The major violent Islamist movements, with the exception of the Taliban, welcome the Russian offensive in Ukraine and the casualties it causes, while calling on their followers to depart from a “war between crusaders”.

When global media attention is focused on Ukraine, as two years ago in the covid-19 epidemic, jihadist groups develop a narrative against the two protagonists of the conflict, seen as hostile to Islam.

In an editorial published in early March in its magazine Al Naba, the Islamic State (IS) group evokes “a punishment” imposed on “Christian infidels”, guilty of “exporting” their struggles to Muslim countries.

Al Qaeda, whose communication is slower, has not yet reacted. But Abu Mohamad Al Maqdisi, an esteemed theologian of the group, tweeted his joy that the war continues. “As you are glad to destroy Muslim countries,” he said, referring to Westerners.

“Have the oppressors annihilate each other (...) for the benefit of Islam,” Abu al-Fatah al-Farghali, a religious man linked to the former branch of Al Qaeda in Syria, Hayat Tahrir al-Sham, urged on social media.

In this context of widespread satisfaction, only the Taliban are out of tune.

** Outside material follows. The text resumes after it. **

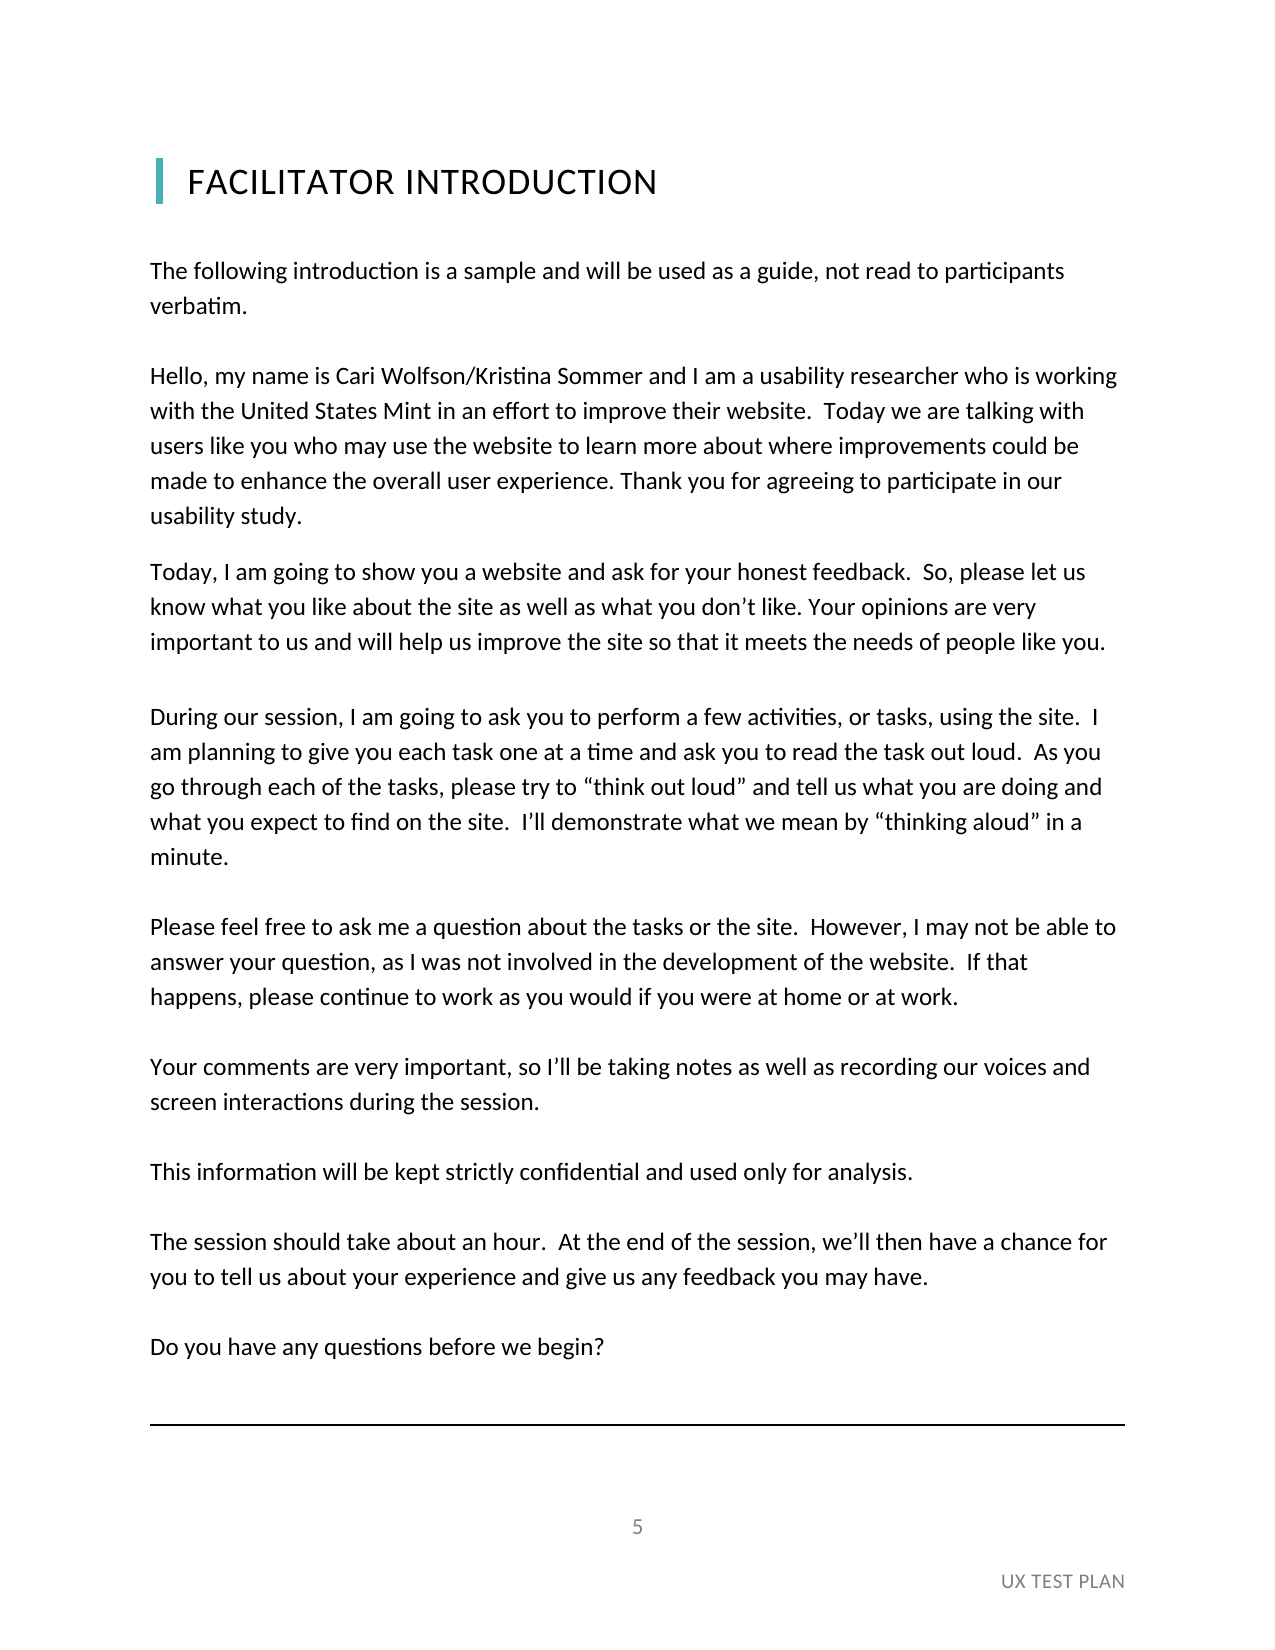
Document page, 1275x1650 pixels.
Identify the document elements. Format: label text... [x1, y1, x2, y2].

A day after the Russian invasion, they expressed in a statement their “concern” about the “real possibilities of civilian casualties”.

In accordance with their “policy of neutrality in foreign affairs”, the former rebels, who left tens of thousands dead in Afghanistan in 20 years of insurrection, called Kiev and Moscow for “moderation” and “dialogue”.

- "Discurso maleable" -

The Taliban, at the helm of Afghanistan again, want to become an “international partner,” says Laurence Bindner of JOS Project, an online extremist propaganda analysis platform.

“They always have very political, more measured positions, precisely because they want (...) not to be considered as a vulgar insurrectional group,” he adds.

The other jihadist movements have a “discourse that is malleable enough to adopt it to the big news,” says the analyst.

Bindner cites, for example, the “divine punishment” evoked by IS during the covid-19 pandemic or the “rejection of both sides”, which it used in the last Israeli-Palestinian crisis, since “Palestinians are engaged in a nationalist and not religious struggle.”

No jihadist group chooses sides between Russia and Ukraine. Both are “unfaithful states” in their world governed by a strict distinction “between Muslims and non-Muslims,” says Aymenn Al-Tamimi, of George Washington University.

- To die for the “infidels” -

Everyone also refuses to mobilize their fighters to prevent “Muslims from dying as infidels, something unacceptable” in their logic, adds this researcher.

Chechen reinforcements, usually Muslim and fighting on the side of Russia, are considered “apostates”.

The Hayat Tahrir al-Sham movement, decimated by the Moscow bombings in Syria, celebrated the “Russian casualties”, although “they do not support Ukraine as a state,” says Al-Tamimi.

The Ukrainian army did indeed support US forces in Iraq between 2003 and 2008. Ukraine was also part of the Washington-led international coalition against IS.

The war in Ukraine also allows the Islamic State to divert international attention and “continue to carry out its operations, even increase them”, according to Damien Ferré, founder of the Jihad Analytics agency that analyzes jihad and cyberspace.

On 4 March, the day after the publication of its editorial on the war in Ukraine, ISIS claimed a suicide attack in Pakistan, which killed 64 Muslims in a Shia mosque, a recurring target of the Sunni group.